How Social and Emotional Learning Became a New Front in the Culture Wars

Social and emotional learning (SEL) has become a new flashpoint in our educational culture wars. The Washington Post has proclaimed it the “new target” of critical-race-theory attacks, while Salon calls it “the right’s new CRT panic.” SEL loomed large in Florida’s recent decision to reject dozens of math textbooks. Republican school board candidates and plenty of irate parents have railed against it.

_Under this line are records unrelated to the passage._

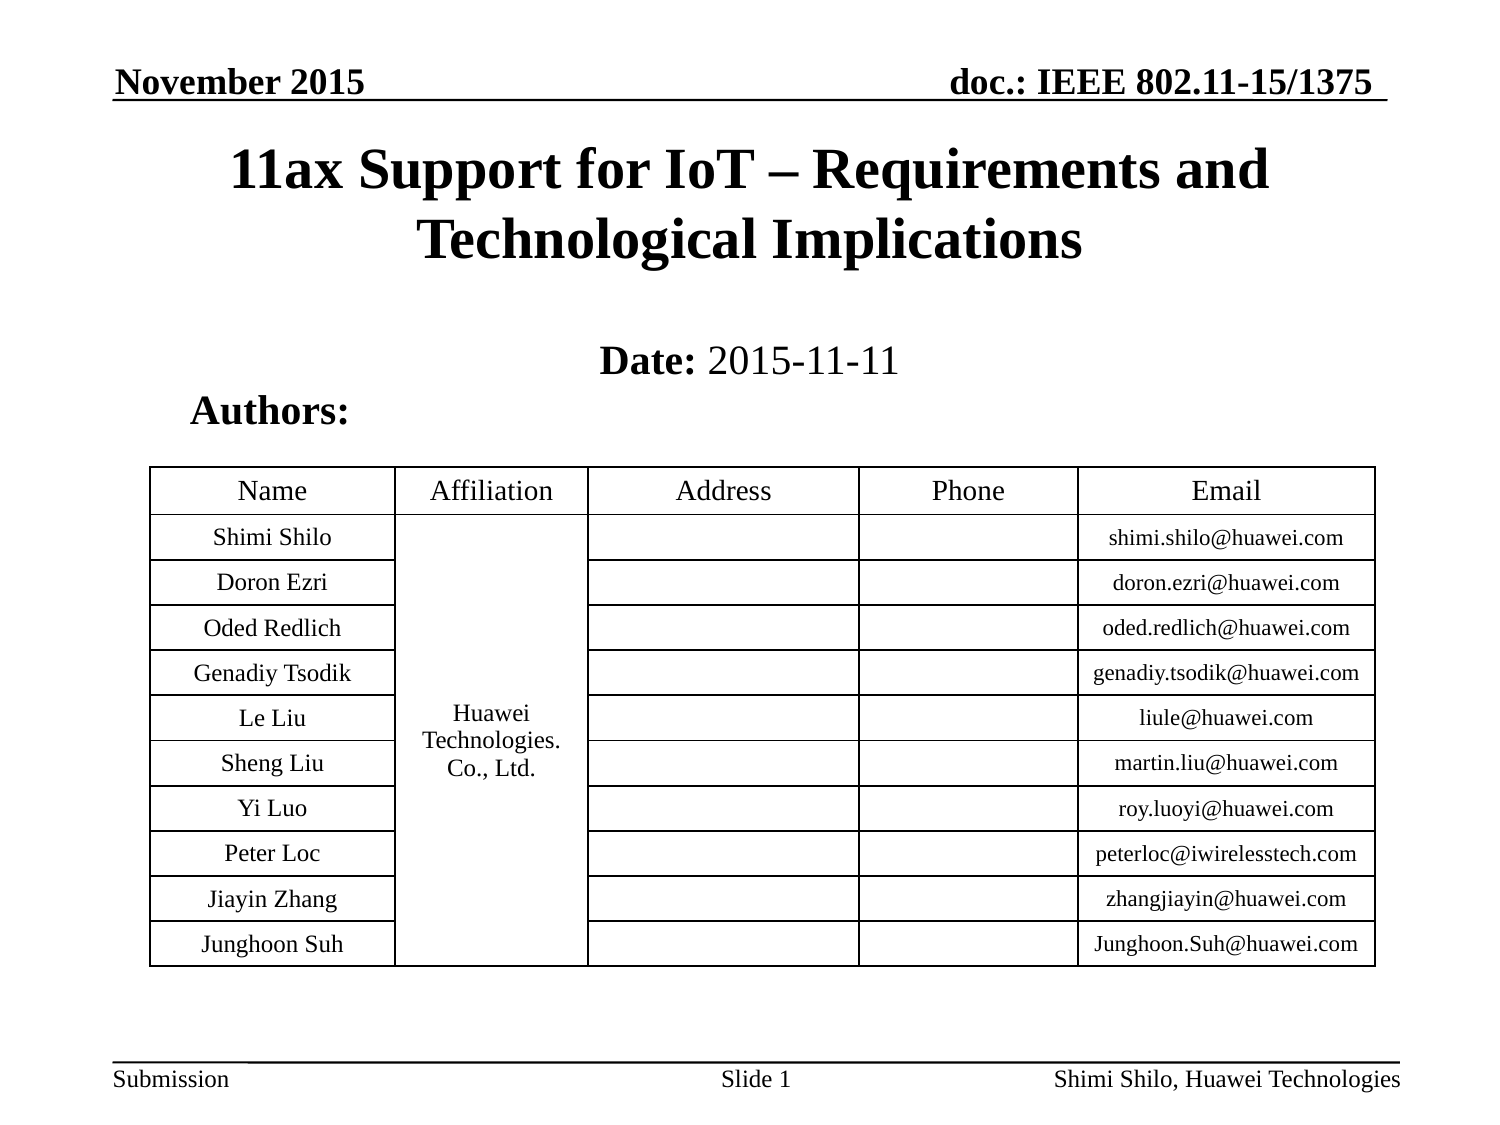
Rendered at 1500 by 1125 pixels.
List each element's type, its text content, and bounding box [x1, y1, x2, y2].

table_cell doron.ezri@huawei.com [1079, 561, 1374, 604]
table_cell Le Liu [151, 696, 394, 740]
table_cell Junghoon Suh [151, 922, 394, 965]
list Date: 2015-11-11 [112, 324, 1388, 1001]
table_cell zhangjiayin@huawei.com [1079, 877, 1374, 920]
table_cell [589, 832, 858, 875]
table_cell Shimi Shilo [151, 515, 394, 559]
table_cell liule@huawei.com [1079, 696, 1374, 740]
table_cell Peter Loc [151, 832, 394, 875]
table_cell [860, 741, 1077, 785]
table_cell [860, 832, 1077, 875]
table_cell oded.redlich@huawei.com [1079, 606, 1374, 649]
table_cell [589, 651, 858, 694]
table_cell Jiayin Zhang [151, 877, 394, 920]
table_cell Doron Ezri [151, 561, 394, 604]
table_cell peterloc@iwirelesstech.com [1079, 832, 1374, 875]
table_header Phone [860, 468, 1077, 514]
table_cell Genadiy Tsodik [151, 651, 394, 694]
table_cell [589, 741, 858, 785]
table_cell [860, 696, 1077, 740]
table_cell [589, 877, 858, 920]
table_cell [860, 922, 1077, 965]
table_header Address [589, 468, 858, 514]
table_cell [589, 561, 858, 604]
table_header Affiliation [396, 468, 587, 514]
table_header Name [151, 468, 394, 514]
title 11ax Support for IoT – Requirements and Technological Implications [112, 112, 1388, 288]
table_cell [860, 787, 1077, 830]
table_cell [589, 922, 858, 965]
table_cell Junghoon.Suh@huawei.com [1079, 922, 1374, 965]
table_cell martin.liu@huawei.com [1079, 741, 1374, 785]
table_cell shimi.shilo@huawei.com [1079, 515, 1374, 559]
table_cell roy.luoyi@huawei.com [1079, 787, 1374, 830]
table_header Email [1079, 468, 1374, 514]
table_cell [860, 561, 1077, 604]
footer Shimi Shilo, Huawei Technologies [949, 1061, 1402, 1093]
table_cell [589, 606, 858, 649]
table_cell [589, 787, 858, 830]
table_cell [860, 651, 1077, 694]
table_cell [860, 877, 1077, 920]
table_cell Yi Luo [151, 787, 394, 830]
slide_number Slide 1 [712, 1061, 800, 1093]
table_cell [589, 515, 858, 559]
table_cell genadiy.tsodik@huawei.com [1079, 651, 1374, 694]
table_cell [860, 606, 1077, 649]
text_box Authors: [174, 375, 400, 416]
table_cell Huawei Technologies. Co., Ltd. [396, 515, 587, 965]
table_cell Oded Redlich [151, 606, 394, 649]
table_cell Sheng Liu [151, 741, 394, 785]
table_cell [860, 515, 1077, 559]
table_cell [589, 696, 858, 740]
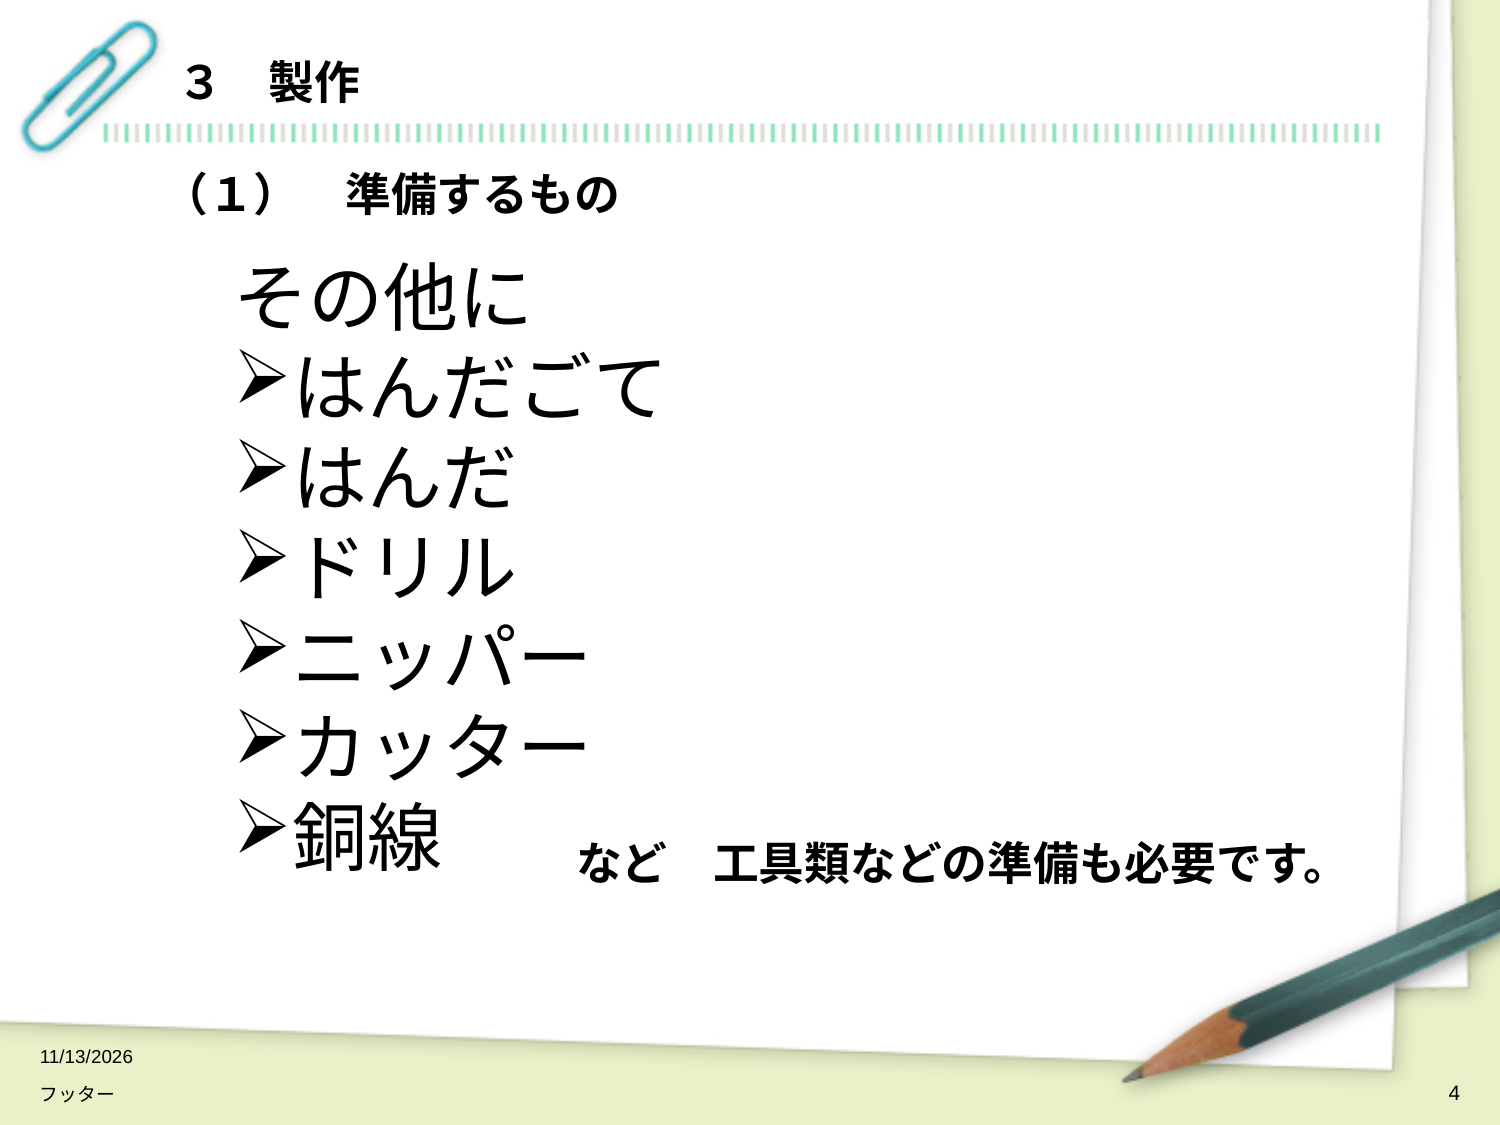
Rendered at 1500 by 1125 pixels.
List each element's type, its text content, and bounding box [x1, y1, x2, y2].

slide_number 4 [1387, 1072, 1476, 1113]
picture [0, 0, 1500, 1125]
text_box （１） 準備するもの [147, 148, 1360, 237]
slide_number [24, 1037, 251, 1074]
text_box など 工具類などの準備も必要です。 [560, 845, 1388, 934]
title ３ 製作 [162, 37, 1376, 126]
text_box その他に はんだごて はんだ ドリル ニッパー カッター 銅線 [218, 243, 750, 1069]
footer フッター [24, 1074, 1088, 1113]
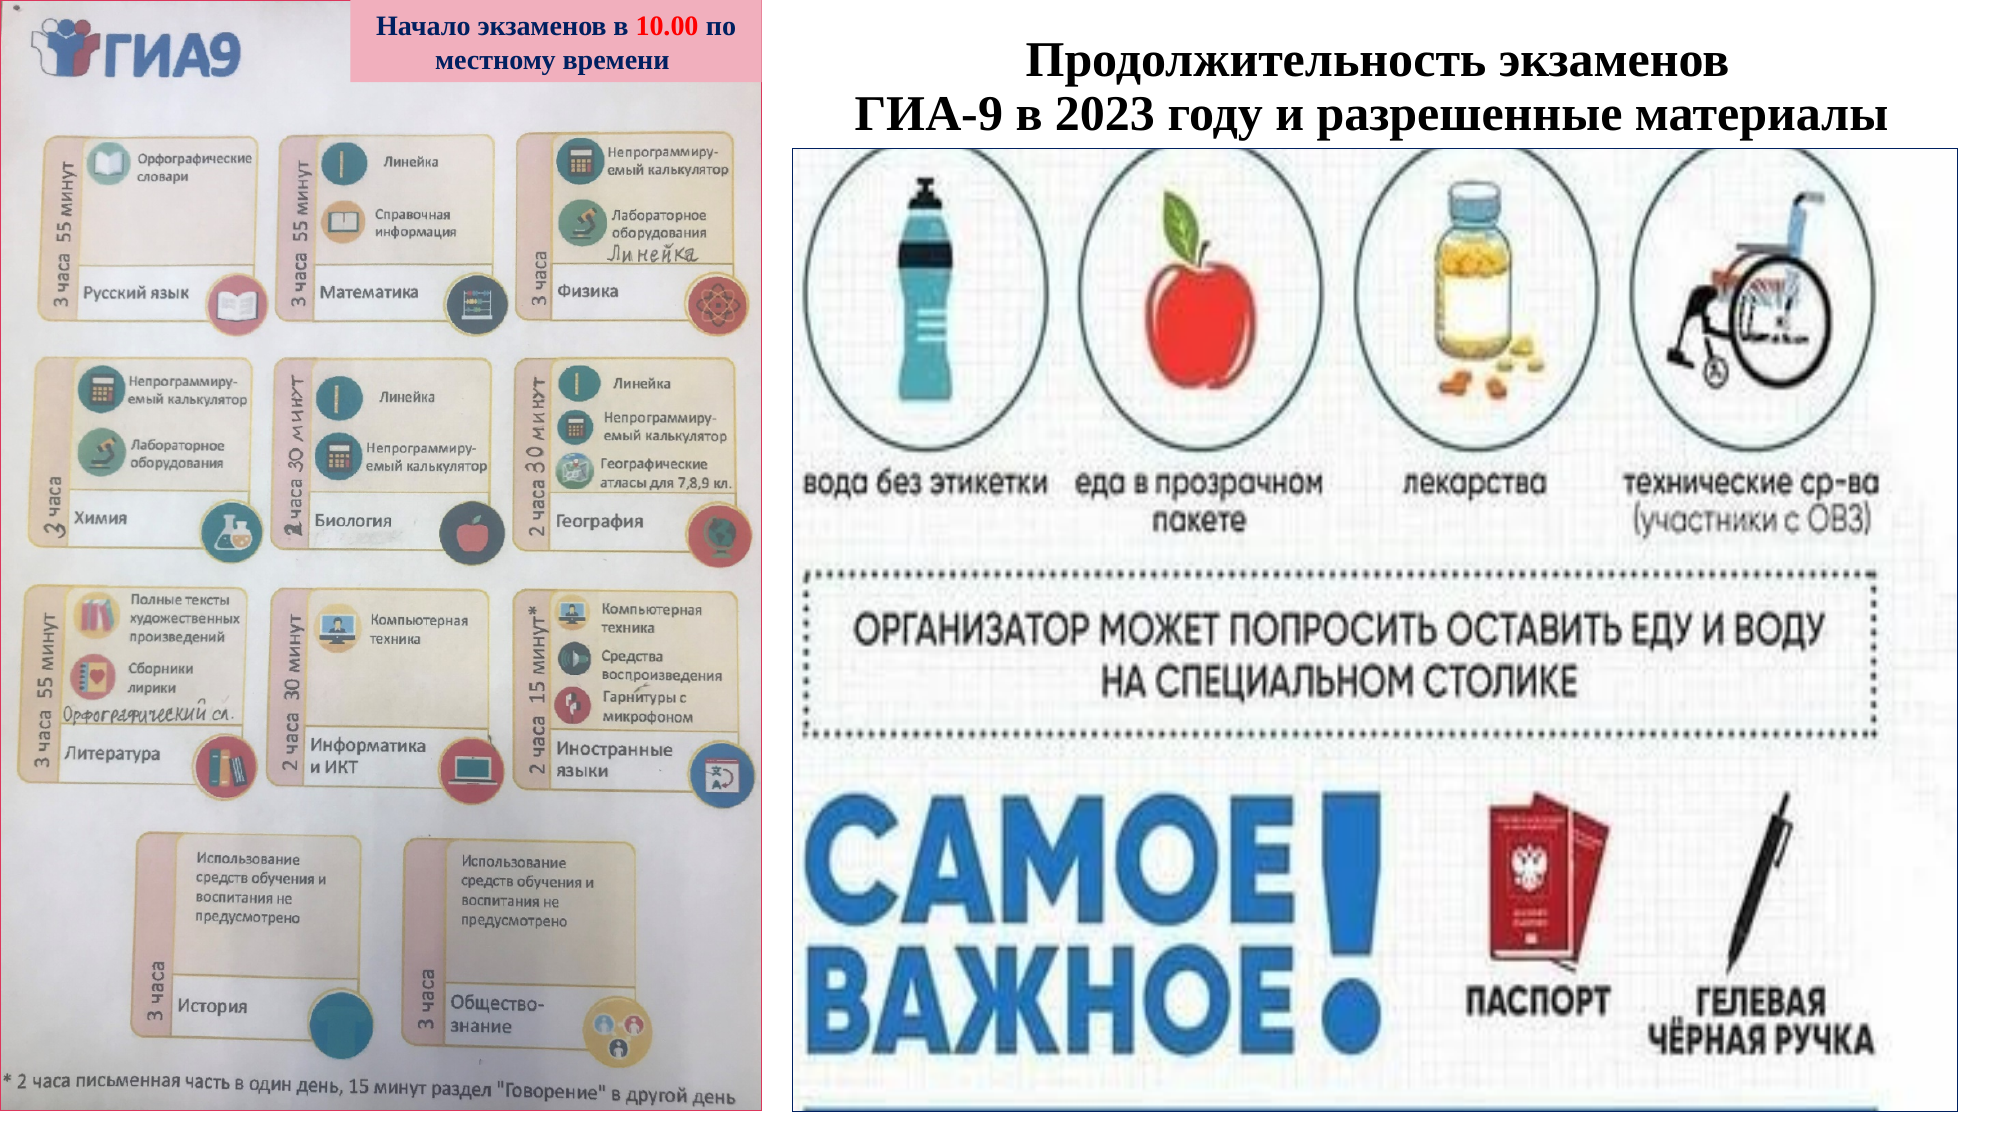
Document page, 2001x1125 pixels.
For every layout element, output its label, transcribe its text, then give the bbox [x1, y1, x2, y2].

title Продолжительность экзаменов ГИА-9 в 2023 году и разрешенные материалы [787, 0, 1981, 176]
text_box Начало экзаменов в 10.00 по местному времени [350, 0, 762, 83]
picture [0, 1, 1957, 1111]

But what exactly is SEL? The Collaborative for Academic, Social, and Emotional Learning (CASEL) says that SEL is about mastering “the knowledge, skills, and attitudes to develop healthy identities, manage emotions and achieve personal and collective goals, feel and show empathy for others, establish and maintain supportive relationships, and make responsible and caring decisions.”

In other words, SEL casts a wide net. Indeed, it can capture pretty much everything in and around a school. In 2019, a guide issued by the Aspen Institute’s national commission on SEL explained:

Students learn every day from every interaction with adults. The driver’s greeting as students board the bus; the cafeteria worker’s attention to individual children’s food preferences; the office administrator’s respect for students’ queries; the way custodians maintain the building and value students; the attitude of community partners toward students inside and outside the school setting—all of [it]  .. determine[s] whether [a school] is inclusive, welcoming, fair, and supportive.